January 2021: “Have you ever had anaphylaxis?” “No, I’ve never even met her.” It’s my very first shift in a Covid-19 mass vaccination centre somewhere in England and I am listening to a sprightly but mischievous septuagenarian being health screened to establish he is suitable for the jab. It takes more than that to faze an ex-ward sister and so she presses on, asking him about any serious allergies, blood disorders or other medical conditions he has that we should know about. As I note down his answers and tick various boxes on my computer screen it occurs to me that after a lifetime spent mostly in newspaper offices, this is very different job.

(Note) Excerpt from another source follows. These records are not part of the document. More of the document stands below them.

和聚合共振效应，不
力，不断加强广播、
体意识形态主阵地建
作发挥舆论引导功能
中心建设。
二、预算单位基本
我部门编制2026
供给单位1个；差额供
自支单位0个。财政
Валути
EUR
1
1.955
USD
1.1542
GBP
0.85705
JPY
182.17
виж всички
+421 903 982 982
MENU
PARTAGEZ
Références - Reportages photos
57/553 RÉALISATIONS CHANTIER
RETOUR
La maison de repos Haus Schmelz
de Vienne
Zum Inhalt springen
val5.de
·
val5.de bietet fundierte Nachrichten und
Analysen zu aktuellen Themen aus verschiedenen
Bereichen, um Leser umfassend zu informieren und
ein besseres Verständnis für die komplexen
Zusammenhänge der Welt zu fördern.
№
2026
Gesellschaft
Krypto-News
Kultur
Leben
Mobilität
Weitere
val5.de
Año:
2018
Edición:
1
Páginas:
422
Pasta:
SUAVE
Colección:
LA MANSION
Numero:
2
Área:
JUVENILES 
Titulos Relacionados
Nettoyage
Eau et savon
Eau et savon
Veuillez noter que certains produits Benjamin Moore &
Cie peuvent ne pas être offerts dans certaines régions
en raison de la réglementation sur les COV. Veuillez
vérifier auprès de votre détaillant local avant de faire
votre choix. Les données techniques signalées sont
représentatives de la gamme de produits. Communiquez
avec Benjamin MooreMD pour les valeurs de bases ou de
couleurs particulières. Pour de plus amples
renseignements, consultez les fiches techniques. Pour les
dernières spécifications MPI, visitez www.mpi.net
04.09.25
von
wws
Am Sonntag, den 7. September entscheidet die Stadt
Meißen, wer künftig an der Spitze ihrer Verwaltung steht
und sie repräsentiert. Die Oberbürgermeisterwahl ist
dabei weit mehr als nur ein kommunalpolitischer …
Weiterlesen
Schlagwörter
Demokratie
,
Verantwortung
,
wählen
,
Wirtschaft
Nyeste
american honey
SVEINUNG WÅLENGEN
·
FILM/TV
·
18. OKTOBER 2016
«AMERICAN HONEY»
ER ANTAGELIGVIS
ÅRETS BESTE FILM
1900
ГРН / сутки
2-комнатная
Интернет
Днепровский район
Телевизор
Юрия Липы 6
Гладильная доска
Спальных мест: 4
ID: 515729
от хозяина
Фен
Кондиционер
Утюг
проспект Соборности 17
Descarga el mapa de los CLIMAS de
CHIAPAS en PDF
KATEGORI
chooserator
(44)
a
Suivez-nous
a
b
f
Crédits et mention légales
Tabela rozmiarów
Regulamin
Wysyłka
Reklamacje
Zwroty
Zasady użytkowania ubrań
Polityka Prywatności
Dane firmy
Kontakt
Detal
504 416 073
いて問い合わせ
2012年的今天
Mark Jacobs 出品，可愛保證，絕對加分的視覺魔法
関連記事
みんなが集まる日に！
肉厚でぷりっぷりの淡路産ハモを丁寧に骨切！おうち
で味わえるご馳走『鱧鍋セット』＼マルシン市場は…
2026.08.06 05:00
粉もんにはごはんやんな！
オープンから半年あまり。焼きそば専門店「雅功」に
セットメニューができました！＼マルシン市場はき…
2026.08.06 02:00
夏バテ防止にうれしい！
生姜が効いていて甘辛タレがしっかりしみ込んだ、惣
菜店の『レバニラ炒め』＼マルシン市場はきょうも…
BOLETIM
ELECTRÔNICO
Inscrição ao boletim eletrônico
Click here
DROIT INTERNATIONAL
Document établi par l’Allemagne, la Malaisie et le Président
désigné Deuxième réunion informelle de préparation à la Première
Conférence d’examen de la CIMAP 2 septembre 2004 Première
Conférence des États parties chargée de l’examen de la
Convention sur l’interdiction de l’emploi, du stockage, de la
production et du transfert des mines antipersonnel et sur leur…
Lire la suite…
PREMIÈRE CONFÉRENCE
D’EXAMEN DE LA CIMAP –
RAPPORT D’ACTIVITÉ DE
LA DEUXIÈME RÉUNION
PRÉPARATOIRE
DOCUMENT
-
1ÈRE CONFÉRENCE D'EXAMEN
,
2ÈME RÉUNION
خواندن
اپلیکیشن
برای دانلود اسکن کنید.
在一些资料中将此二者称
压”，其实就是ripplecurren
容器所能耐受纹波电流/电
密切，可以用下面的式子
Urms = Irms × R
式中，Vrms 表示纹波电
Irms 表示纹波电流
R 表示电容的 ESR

I belong to an army of 80,000 volunteer vaccinators who have answered the call to arms though I don’t march under Boris Johnson’s banner and nor, I suspect, do many of my colleagues. Who are they? Many are retired health-care workers but these are outnumbered by vets, architects, ex-police officers, pub managers, beauty therapists, out-of-work actors and, most of all, airline staff – mainly cabin crew.

We have all completed our online training – including, bizarrely, one course teaching us how to spot and de-radicalise a would-be terrorist. And we have been taught the theory of how to vaccinate but very few of us have ever stuck a razor-sharp one-inch needle into human flesh until the first time we do it for real.